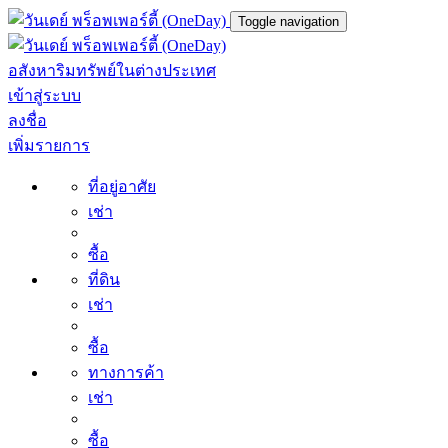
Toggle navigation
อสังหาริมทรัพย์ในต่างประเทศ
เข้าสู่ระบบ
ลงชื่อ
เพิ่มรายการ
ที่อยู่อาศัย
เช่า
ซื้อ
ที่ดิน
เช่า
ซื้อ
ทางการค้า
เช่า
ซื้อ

============================================================

- YOUR GOAL -
Each record is to be written out exactly. No picture goes in.

- YOUR RESPONSE -
Toggle navigation
อสังหาริมทรัพย์ในต่างประเทศ
เข้าสู่ระบบ
ลงชื่อ
เพิ่มรายการ
ที่อยู่อาศัย
เช่า
ซื้อ
ที่ดิน
เช่า
ซื้อ
ทางการค้า
เช่า
ซื้อ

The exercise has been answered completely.